Monday, January 19, 2009

SugarBird reviewed by Rich Gordon

Paul Reddick
Northern Blues
12 tracks

Who is Paul Reddick, and why is he making such great music? Paul is devoted to early American music. He learned by listening to the blues masters: Muddy Waters, Sonny Boy Williamson, and Howlin’ Wolf. He is a master of the harmonica. He absorbed early country and jazz; he is a musical cornucopia. In 1990, he formed the groundbreaking blues band The Sidemen in Toronto releasing three albums of original material. He spent 10 years on the road sharing his music with live audiences. He has been nominated for W.C. Handy Awards and Juno Awards. The band also won three Maple Blues Awards in 2002, including Songwriter of the Year and Album of the Year. His music has been used in television shows, movies, and his song “I’m a Criminal” was used in a Coca Cola commercial.

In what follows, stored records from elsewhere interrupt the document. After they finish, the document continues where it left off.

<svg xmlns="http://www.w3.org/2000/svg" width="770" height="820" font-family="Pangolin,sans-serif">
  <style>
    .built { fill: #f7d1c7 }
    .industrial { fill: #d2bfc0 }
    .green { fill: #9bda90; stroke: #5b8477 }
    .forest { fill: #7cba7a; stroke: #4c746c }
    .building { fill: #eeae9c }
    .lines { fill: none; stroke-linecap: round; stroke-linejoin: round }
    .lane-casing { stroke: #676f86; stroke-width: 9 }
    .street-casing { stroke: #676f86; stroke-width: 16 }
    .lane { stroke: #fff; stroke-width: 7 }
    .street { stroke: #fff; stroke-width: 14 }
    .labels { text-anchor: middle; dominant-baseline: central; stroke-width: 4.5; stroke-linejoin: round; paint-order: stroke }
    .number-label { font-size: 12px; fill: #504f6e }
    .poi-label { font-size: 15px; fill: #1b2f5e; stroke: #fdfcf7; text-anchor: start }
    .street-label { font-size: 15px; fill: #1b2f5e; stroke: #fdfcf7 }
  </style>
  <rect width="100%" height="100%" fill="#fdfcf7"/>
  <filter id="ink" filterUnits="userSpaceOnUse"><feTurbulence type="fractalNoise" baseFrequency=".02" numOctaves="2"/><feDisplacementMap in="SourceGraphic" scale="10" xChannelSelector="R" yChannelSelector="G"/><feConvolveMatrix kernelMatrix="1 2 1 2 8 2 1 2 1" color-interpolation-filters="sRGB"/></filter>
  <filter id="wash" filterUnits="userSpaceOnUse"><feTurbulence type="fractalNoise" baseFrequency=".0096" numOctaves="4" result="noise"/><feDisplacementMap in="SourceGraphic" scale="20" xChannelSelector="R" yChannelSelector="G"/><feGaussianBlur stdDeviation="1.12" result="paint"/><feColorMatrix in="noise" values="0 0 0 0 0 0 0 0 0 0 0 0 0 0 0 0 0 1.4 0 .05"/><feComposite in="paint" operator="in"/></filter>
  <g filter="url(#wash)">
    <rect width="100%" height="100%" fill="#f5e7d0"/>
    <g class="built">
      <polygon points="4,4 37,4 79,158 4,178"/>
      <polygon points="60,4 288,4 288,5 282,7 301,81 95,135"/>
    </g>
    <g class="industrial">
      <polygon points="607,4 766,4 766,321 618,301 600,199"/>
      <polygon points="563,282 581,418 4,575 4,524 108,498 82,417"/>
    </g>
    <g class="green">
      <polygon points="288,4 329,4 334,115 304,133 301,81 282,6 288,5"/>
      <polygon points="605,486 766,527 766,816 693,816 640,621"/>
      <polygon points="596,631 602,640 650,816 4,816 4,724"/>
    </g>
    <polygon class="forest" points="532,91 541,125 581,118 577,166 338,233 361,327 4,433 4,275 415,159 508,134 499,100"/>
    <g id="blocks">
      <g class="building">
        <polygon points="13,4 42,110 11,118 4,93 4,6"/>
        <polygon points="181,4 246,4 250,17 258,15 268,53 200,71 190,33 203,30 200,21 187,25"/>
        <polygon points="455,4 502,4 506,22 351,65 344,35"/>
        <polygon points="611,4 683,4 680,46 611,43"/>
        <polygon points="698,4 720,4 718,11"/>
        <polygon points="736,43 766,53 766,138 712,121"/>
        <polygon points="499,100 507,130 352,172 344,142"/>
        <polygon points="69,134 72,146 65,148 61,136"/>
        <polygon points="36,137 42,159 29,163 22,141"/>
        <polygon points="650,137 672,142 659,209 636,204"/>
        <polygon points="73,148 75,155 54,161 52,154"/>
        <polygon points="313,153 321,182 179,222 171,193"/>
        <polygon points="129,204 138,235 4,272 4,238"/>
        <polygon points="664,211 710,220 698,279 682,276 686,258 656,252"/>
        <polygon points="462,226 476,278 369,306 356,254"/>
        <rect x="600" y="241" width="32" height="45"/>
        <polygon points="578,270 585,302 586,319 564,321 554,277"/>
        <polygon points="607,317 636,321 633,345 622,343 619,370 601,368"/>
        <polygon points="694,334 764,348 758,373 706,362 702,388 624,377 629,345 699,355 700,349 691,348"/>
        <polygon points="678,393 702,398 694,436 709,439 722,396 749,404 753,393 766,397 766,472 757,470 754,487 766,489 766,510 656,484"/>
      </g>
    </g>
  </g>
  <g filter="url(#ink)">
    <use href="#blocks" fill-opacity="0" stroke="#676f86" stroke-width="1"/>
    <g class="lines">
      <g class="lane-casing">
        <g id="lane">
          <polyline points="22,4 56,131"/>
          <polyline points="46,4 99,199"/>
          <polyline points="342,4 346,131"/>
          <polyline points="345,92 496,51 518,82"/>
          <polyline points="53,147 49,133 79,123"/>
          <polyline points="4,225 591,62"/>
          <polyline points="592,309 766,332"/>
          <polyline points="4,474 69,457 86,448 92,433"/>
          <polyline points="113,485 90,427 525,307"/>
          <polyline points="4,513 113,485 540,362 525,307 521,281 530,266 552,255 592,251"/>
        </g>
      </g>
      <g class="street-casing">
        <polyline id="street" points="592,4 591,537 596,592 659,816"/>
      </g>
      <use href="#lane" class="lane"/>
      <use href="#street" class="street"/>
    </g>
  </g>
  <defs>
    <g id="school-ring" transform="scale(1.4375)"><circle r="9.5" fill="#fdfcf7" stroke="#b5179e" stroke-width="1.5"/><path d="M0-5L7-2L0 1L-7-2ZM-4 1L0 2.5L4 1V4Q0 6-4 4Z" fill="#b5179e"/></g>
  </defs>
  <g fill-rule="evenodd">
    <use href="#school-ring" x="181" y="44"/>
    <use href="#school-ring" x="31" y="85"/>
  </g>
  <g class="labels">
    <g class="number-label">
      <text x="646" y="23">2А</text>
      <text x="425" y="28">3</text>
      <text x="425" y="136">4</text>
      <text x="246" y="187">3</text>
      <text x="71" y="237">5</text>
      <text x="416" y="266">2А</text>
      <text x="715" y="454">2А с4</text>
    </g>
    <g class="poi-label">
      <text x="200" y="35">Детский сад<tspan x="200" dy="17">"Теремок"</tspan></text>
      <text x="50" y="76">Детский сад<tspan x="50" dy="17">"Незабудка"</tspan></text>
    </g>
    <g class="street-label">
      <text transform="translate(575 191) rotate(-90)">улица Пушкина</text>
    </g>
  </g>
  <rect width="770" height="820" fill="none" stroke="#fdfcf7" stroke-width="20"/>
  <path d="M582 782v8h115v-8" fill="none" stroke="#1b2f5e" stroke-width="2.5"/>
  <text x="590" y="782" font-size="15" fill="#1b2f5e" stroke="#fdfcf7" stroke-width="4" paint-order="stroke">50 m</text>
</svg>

Who are the players that make this CD so good? Garth Hudson of the Band provides the accordion. Hutch Hutchinson from LA is one of the bass players. Nashville drummer Bryan Owings is there along with Cary Craig on drums and John Dymond on bass. Chris Carmichael and Darrell Leonard help to arrange and are heard on strings and trumpet. Colin Linden, who is the leader of the Emmylou Harris band, is on guitar and he produced the CD. Colin is an acclaimed producer/blues musician in his own right.

The songs on this CD are blues based but not necessarily blues structured. The music textured and layered. There are so many nuances adding to the beauty of this composition of songs. You have to listen, and you will hear. It’s all here, from blues folk, to gut bucket, big band, cabaret and jazz.

Let’s take look at the songs. The CD opens with “Morning Bell,” an uptempo tune reminiscent of Mississippi John Hurt. Next up is I “Will Vanish,” a haunting song with phased vocals, featuring a studio mix of layered instruments. “Devilment” is a down in the basement, gut bucket, edgy song. “Blue Wings” is a sparse composition about the sugar bird, again the layered sound tastefully done. “John Lennon in New Orleans” recalls 1959 hit “Sleepwalk” by Santo and Johnny. “It’s Later Than You Think” is a big band romp from the style of Louis Jordan or Cab Calloway. “Breathless Girls” is another simple effort, with some excellent horn and string arrangements. “Wishing Song” is Paul, Colin and Garth providing another simple composition featuring Garth’s accordion and Colin’s 12-string guitar along with Paul’s vocals. “Every Temptation” rings of the Stones country sound only a bit smoother. “Climbing Up The Hill” is a thoughtful song presented in a simple form, once again featuring Garth Hudson’s sweet accordion. “If By Then” is another haunting gem of studio mix and layered sounds. The CD closes out with “Block of Wood,” a down in the bottom blues stomp.

I highly recommend this CD. It is not blues in the strict sense of structure and sound; it is blues based. It is a musical journey that is a melding of different sounds and styles, tastefully done as only Paul Reddick could do.